═════ Zitierte Passage

Ein Zeitgenosse Puccinis, aber ein in der Nachfolge von Wagner wie Debussy komponierender Holländer war Alphons Diepenbrock, Autodidakt an Klavier, Viola, Dirigentenstab und selbst Sänger, von dem in den Neunzigern 3 CDs mit Liedern bei Brilliant eingespielt wurden, die jetzt veröffentlicht worden sind. Die längste, eine Stunde beanspruchende, ist deutschen Texten gewidmet, die zweite französischen, so Verlaine und Baudelaire, die zu einem großen Teil bereits vor ihm von französischen Komponisten vertont worden waren, die dritte, gerade einmal vierzig Minuten umfassende, lateinischen, italienischen und holländischen.
Bei allen fällt auf, dass dem Klavier geradezu orchestrale Aufgaben auferlegt werden, dass es nicht eine reine Begleiterfunktion ausübt, sondern oft ein höchst interessantes Eigenleben führt. Daniel Esser begleitet die fünf Sänger vorzüglich, weiß aber auch die besondere Bedeutung seines Parts hervorzuheben. Für einige der Lieder hat der Komponist später, wohl im Bewusstsein davon, noch eine orchestrale Fassung verfertigt.

══════════
═════ Datensätze

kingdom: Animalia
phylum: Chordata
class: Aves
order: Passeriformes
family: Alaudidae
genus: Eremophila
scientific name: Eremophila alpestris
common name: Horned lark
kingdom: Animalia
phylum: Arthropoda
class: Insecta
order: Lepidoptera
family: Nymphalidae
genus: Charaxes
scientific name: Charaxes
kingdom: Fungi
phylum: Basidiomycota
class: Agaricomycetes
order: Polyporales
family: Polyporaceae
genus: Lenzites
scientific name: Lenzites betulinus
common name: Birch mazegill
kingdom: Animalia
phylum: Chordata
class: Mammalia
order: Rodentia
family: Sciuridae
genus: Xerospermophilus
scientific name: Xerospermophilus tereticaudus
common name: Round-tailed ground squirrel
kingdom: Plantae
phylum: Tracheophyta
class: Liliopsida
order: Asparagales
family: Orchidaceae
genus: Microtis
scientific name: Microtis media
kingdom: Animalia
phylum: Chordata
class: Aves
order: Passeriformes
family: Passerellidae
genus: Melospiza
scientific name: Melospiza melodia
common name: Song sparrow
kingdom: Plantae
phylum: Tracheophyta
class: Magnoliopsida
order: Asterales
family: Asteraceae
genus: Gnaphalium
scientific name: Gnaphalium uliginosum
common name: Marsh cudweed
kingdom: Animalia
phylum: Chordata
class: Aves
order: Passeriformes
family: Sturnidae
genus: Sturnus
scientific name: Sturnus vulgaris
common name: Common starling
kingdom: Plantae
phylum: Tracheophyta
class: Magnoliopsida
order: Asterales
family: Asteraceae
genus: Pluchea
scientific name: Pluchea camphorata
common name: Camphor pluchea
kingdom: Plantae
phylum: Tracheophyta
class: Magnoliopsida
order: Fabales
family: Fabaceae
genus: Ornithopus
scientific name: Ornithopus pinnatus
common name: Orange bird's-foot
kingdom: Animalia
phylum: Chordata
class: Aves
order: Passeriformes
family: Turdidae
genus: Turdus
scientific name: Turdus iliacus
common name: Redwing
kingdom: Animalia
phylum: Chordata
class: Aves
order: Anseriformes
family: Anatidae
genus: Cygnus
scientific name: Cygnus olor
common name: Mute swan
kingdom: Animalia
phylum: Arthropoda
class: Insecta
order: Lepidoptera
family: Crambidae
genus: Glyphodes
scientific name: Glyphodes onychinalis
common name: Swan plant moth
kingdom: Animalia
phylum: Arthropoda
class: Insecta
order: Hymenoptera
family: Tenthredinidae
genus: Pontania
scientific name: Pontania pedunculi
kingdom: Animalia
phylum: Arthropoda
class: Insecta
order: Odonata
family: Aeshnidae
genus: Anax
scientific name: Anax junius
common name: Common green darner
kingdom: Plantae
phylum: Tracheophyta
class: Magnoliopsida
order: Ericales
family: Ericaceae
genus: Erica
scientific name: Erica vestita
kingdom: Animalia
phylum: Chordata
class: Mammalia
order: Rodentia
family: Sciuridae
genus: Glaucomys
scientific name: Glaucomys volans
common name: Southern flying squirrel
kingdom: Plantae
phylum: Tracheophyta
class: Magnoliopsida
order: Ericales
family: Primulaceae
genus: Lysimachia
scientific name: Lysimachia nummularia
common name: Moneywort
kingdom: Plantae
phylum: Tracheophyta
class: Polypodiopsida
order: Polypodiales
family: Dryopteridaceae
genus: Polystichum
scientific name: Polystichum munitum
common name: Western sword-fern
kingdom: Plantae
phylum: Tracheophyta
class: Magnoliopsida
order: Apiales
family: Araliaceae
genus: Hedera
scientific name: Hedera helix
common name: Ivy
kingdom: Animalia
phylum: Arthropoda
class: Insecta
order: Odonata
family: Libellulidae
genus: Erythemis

══════════

> Deine Aufgaben:
**1.** Schreib aus den Datensätzen den Abschnitt von der Zeile mit „order: Hymenoptera“ bis zum Ende der Datensätze unverändert ab, wobei beide Grenzen dazugehören.
**2.** Führe die Besprechung der Lieder-CDs von Alphons Diepenbrock im Anschluss an ihren letzten Satz weiter.

> Antworten je Aufgabe:
**1.**
order: Hymenoptera
family: Tenthredinidae
genus: Pontania
scientific name: Pontania pedunculi
kingdom: Animalia
phylum: Arthropoda
class: Insecta
order: Odonata
family: Aeshnidae
genus: Anax
scientific name: Anax junius
common name: Common green darner
kingdom: Plantae
phylum: Tracheophyta
class: Magnoliopsida
order: Ericales
family: Ericaceae
genus: Erica
scientific name: Erica vestita
kingdom: Animalia
phylum: Chordata
class: Mammalia
order: Rodentia
family: Sciuridae
genus: Glaucomys
scientific name: Glaucomys volans
common name: Southern flying squirrel
kingdom: Plantae
phylum: Tracheophyta
class: Magnoliopsida
order: Ericales
family: Primulaceae
genus: Lysimachia
scientific name: Lysimachia nummularia
common name: Moneywort
kingdom: Plantae
phylum: Tracheophyta
class: Polypodiopsida
order: Polypodiales
family: Dryopteridaceae
genus: Polystichum
scientific name: Polystichum munitum
common name: Western sword-fern
kingdom: Plantae
phylum: Tracheophyta
class: Magnoliopsida
order: Apiales
family: Araliaceae
genus: Hedera
scientific name: Hedera helix
common name: Ivy
kingdom: Animalia
phylum: Arthropoda
class: Insecta
order: Odonata
family: Libellulidae
genus: Erythemis

**2.**
Nicht erstaunlich ist, dass die Anklänge an Wagner, so der Tristanakkord für Mignon oder Ring-Anklänge für den König von Thule, besonders bei den deutschen Liedern wahrzunehmen sind, die Erinnerungen an Debussy auf der zweiten CD wach werden.
Roberta Alexandra ist auf allen drei CDs vertreten. Für Novalis‘ Texte hat sie die schöne Intimität, eine flirrende Mädchenstimme, für der Spinnerin Lied viel Frische, für Claire de lune ein schönes Flirren und jubelnden Übermut für die Mandoline. Tapfer behauptet die Sängerin in Come raggio di sol sich neben dem dominanten Klavier, einen feinen Jubelklang hat sie für Ik ben eenzaamheid.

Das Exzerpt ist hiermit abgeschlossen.